Just in case anyone still thinks a process requiring manual human intervention is acceptable to provide accessibility to visual verification, please allow me to share yet another example of how this does not work for blind and visually impaired web site users. If you need Earthlink’s help, nobody is home and the company doesn’t care.

Earthlink provides its customers with e-mail spam blocking features. At the highest setting, the company’s spam blocker requires the sender of an e-mail to an Earthlink customer to verify they are a real human being rather than an automated program. Once that verification is made, the sender is placed on the customer’s approved list. It is not possible to get on the Earthlink customer’s approved list of senders unless you first pass the verification process. Without verification, your message is quite likely never to reach its intended recipient. As one might expect, the verification process involves the use of a visual CAPTCHA. One must be able to see a picture of a string of characters and enter them in to an edit box in a form to proceed. If you are visually impaired, a special link is provided pointing to a live text-based chat facility where, supposedly, one can receive help completing this process.

While following a thread discussing Earthlink on one of the blindness mailing lists, I took it upon myself to send an e-mail to Rosemary Jean-Louis, one of the company’s media relations people. As would be expected, I received one of these verification requests. Following the process laid out for visually impaired users, I clicked the appropriate link to begin the live chat. Alas, after more than an hour, I am still waiting for an Earthlink employee to actually begin their end of the chat session!

This incident is yet one more example of how we as blind people must not accept either total inaccessibility of CAPTCHA or the manual human intervention process of accomodation. In many cases, the human assistance is simply never provided, or it is ultimately offered in a manner that cannot be considered timely by any stretch of the imagination. We as blind and visually impaired human beings must absolutely insist on our equal rights to participate in this area of technology. We must ask, and demand if necessary, full and timely access to the same online resources as our sighted peers. This must extend to the accessibility of CAPTCHA schemes.

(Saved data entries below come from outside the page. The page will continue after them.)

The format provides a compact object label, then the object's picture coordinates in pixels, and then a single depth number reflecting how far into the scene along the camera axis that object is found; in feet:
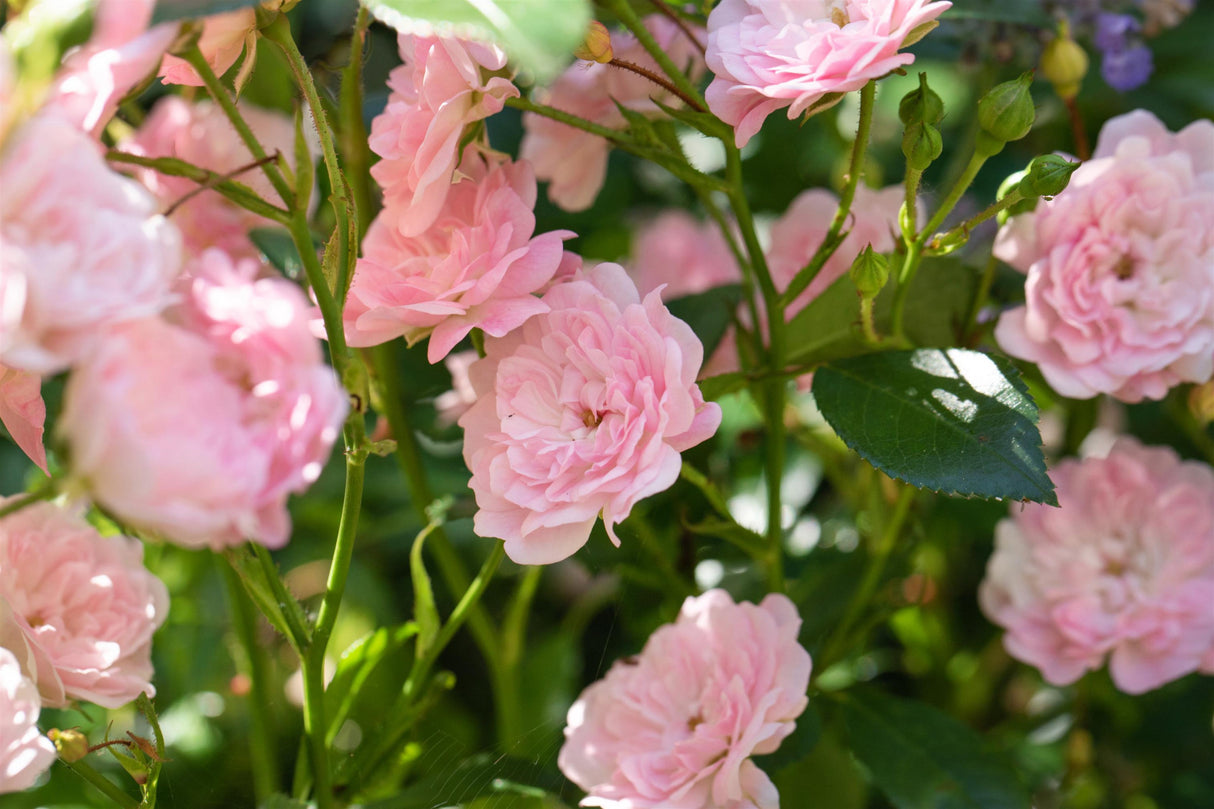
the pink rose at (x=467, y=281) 1.46
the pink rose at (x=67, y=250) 1.28
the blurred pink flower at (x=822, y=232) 1.65
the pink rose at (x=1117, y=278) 1.57
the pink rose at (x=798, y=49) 1.44
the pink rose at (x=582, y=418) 1.43
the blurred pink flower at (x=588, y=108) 1.62
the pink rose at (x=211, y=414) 1.27
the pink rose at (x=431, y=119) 1.45
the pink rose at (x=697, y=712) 1.50
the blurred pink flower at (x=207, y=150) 1.72
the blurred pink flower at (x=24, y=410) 1.43
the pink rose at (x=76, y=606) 1.47
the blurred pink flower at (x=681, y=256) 2.05
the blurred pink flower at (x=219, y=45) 1.42
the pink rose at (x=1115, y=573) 1.68
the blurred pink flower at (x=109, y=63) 1.32
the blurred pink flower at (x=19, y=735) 1.41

As it stands right now, Earthlink’s arrangements for providing accessibility to CAPTCHA are totally unacceptable, as they essentially amount to no access at all. The company also has other serious accessibility issues, including the specialized software it provides its customers and its new web mail user interface. Adding insult to injury, it appears to be impossible for us to send an e-mail to the company for the purpose of expressing our concerns and gaining perspective on Earthlink’s position on accessibility. What should we do about Earthlink and similar companies, who persistently and, thus far, successfully ignore the accessibility needs of the blind and visually impaired? The following is a copy of the note I sent to Rosemary Jean-Louis this morning concerning Earthlink’s inaccessible CAPTCHA. Please feel free to share your thoughts.

July 18, 2006

Dear Ms. Jean-Louis:

My name is Darrell Shandrow from the Blind Access Journal. We are a blind community resource that reports and promotes positive action on behalf of the blind and visually impaired to resolve technology accessibility concerns that serve to constrain us from full participation in society. Unfortunately, Earthlink has garnered some negative attention in this area.

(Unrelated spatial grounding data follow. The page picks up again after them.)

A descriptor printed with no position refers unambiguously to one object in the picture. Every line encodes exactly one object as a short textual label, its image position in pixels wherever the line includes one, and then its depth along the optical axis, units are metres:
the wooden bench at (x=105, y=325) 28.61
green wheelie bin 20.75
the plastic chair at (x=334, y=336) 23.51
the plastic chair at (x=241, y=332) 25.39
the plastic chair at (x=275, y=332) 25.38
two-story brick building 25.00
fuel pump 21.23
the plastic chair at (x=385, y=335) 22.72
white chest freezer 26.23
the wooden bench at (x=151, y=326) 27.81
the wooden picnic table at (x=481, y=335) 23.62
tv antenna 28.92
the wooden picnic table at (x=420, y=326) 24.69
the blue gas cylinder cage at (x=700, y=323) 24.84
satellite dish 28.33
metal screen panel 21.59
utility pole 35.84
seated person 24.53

Earthlink employs a CAPTCHA (visual verification) scheme for functions such as sign up and spam blocking. In order to complete these functions, the user must be physically able to see a picture of a string of characters, then enter those characters in to an edit box in order to pass the test. Passing the CAPTCHA test is required in order to be granted access to send an e-mail to many of Earthlink’s customers. These CAPTCHAs present an absolute barrier to entry for blind and visually impaired users, who are physically unable to see the picture of the text. This effectively means blind and visually impaired Internet users are not allowed to send e-mail to hundreds of thousands of Earthlink customers.

CAPTCHA can be made more accessible, thus reducing or eliminating the barrier to entry for blind and visually impaired users. An audio playback of the characters can be provided as an accessible alternative to the visual CAPTCHA. One of Earthlink’s competitors, America Online, provides this reasonable accomodation. Other companies, including Google, Microsoft and SpamArrest, also provide an audio playback of their CAPTCHAs. Please see the CAPTCHA article on Wikipedia for some additional detail on CAPTCHA, its impact on users with disabilities and links to information on making it more accessible.

Many people inside and outside the blind community have grown to consider inaccessible CAPTCHAs to represent “no blind people allowed” signs in much the same way as the “no blacks allowed” signs of segregation in the 1960’s and earlier. Locking out and segregating people with disabilities would seem to represent a “bad mistake” in Earthlink’s core values.

I would like to interview someone from your company to discuss Earthlink’s position on the continued use of inaccessible CAPTCHA as well as any plans the company might have to resolve this problem in the near future. Such an interview would be published on the Blind Access Journal podcast as well as other parts of the connected online blind community. I look forward to hearing from a company representative of sufficient authority in the next two weeks.